Integrate points onto the exit plane using non-uniform FFTs.

cryojax.simulator.NufftProjection.__init__(*, checks_pixel_size: bool = True, eps: float = 1e-06)

Arguments:

• checks_pixel_size: If True, check at run-time if the config.pixel_size matches the potential.voxel_size. If False, this is not checked and will return incorrect results if they do not match.
• eps: See jax-finufft for documentation.

cryojax.simulator.NufftProjection.integrate(potential: RealVoxelGridPotential | RealVoxelCloudPotential, config: AbstractConfig, outputs_real_space: bool = False) -> Complex[Array, '{config.padded_y_dim} {config.padded_x_dim//2+1}'] | Float[Array, '{config.padded_y_dim} {config.padded_x_dim}']

Compute the integrated scattering potential at the AbstractConfig settings of a voxel-based representation in real-space, using non-uniform FFTs.

Arguments:

• potential: The scattering potential representation.
• config: The configuration of the resulting image.

Returns:

The projection integral of the potential in fourier space, at the config.padded_shape and the config.pixel_size.

cryojax.simulator.NufftProjection.project_voxel_cloud_with_nufft(weights: Float[Array, ' size'], coordinate_list_in_angstroms: Float[Array, 'size 2'] | Float[Array, 'size 3'], shape: tuple[int, int]) -> Complex[Array, '{shape[0]} {shape[1]//2+1}']

Project and interpolate 3D volume point cloud onto imaging plane using a non-uniform FFT.

Arguments:

• weights: Density point cloud.
• coordinate_list_in_angstroms: Coordinate system of point cloud.
• shape: Shape of the real-space imaging plane in pixels.

Returns:

The fourier-space projection of the density point cloud defined by weights and coordinate_list_in_angstroms.

Integration methods for atom-based potentials

cryojax.simulator.GaussianMixtureProjection

cryojax.simulator.GaussianMixtureProjection.__init__(*, upsampling_factor: Optional[int] = None, shape: Optional[tuple[int, int]] = None, use_error_functions: bool = False, n_batches: int = 1)

Arguments:

• upsampling_factor: The factor by which to upsample the computation of the images.
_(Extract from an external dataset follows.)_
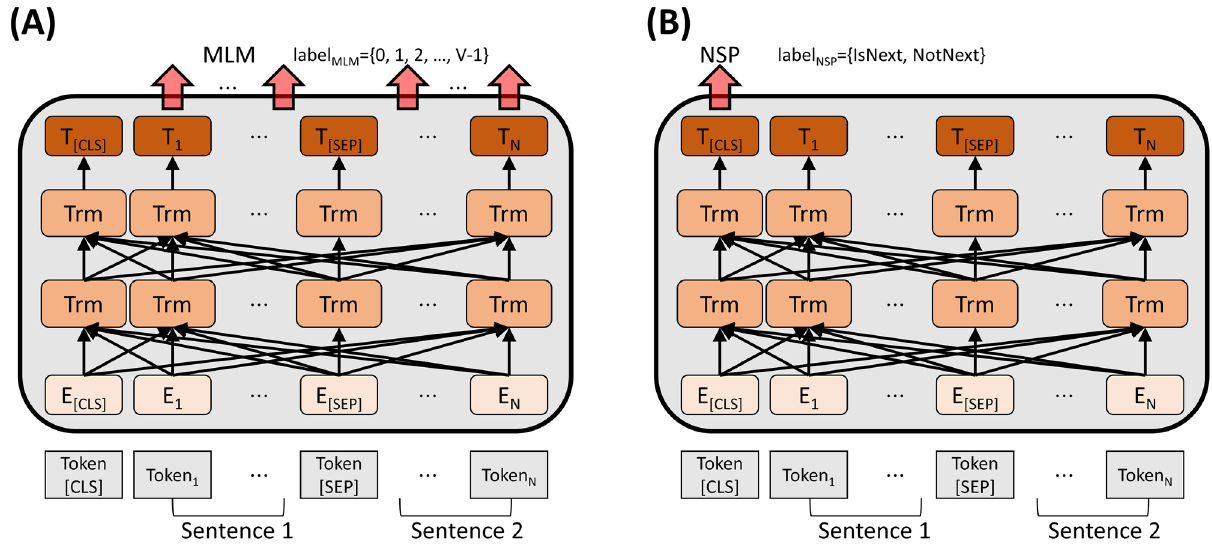
Figure 1. Pre-training process for KM-BERT. A pair of sentences joined by two sentences with special tokens is used as input. ( A ) MLM task. ( B ) NSP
If upsampling_factor is greater than 1, the images will be computed at a higher resolution and then downsampled to the original resolution. This can be useful for reducing aliasing artifacts in the images.
• shape: The shape of the plane on which projections are computed before padding or cropping to the AbstractConfig.padded_shape. This argument is particularly useful if the AbstractConfig.padded_shape is much larger than the protein.
• use_error_functions: If True, use error functions to evaluate the projected potential at a pixel to be the average value within the pixel using gaussian integrals. If False, the potential at a pixel will simply be evaluated as a gaussian.
• n_batches: The number of batches over groups of atoms used to evaluate the projection. This is useful if GPU memory is exhausted. By default, 1, which computes a projection for all atoms at once.
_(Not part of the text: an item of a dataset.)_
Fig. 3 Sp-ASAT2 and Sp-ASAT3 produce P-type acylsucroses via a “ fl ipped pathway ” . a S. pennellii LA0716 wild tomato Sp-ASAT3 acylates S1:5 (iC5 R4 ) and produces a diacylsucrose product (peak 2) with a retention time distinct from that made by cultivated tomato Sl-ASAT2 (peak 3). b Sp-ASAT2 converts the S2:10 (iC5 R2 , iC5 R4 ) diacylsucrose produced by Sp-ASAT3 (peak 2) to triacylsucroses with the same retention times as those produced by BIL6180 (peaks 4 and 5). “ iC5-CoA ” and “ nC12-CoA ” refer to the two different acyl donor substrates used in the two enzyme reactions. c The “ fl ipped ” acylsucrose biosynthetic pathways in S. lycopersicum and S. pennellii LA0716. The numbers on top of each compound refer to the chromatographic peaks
cryojax.simulator.GaussianMixtureProjection.integrate(potential: GaussianMixtureAtomicPotential | PengAtomicPotential, config: AbstractConfig, outputs_real_space: bool = False) -> Complex[Array, '{config.padded_y_dim} {config.padded_x_dim//2+1}'] | Float[Array, '{config.padded_y_dim} {config.padded_x_dim}']

Compute a projection from the atomic potential and transform it to Fourier space.

Arguments:

• potential: The atomic potential to project.
• config: The configuration of the imaging instrument.

Returns:

The integrated potential in real or fourier space at the AbstractConfig.padded_shape.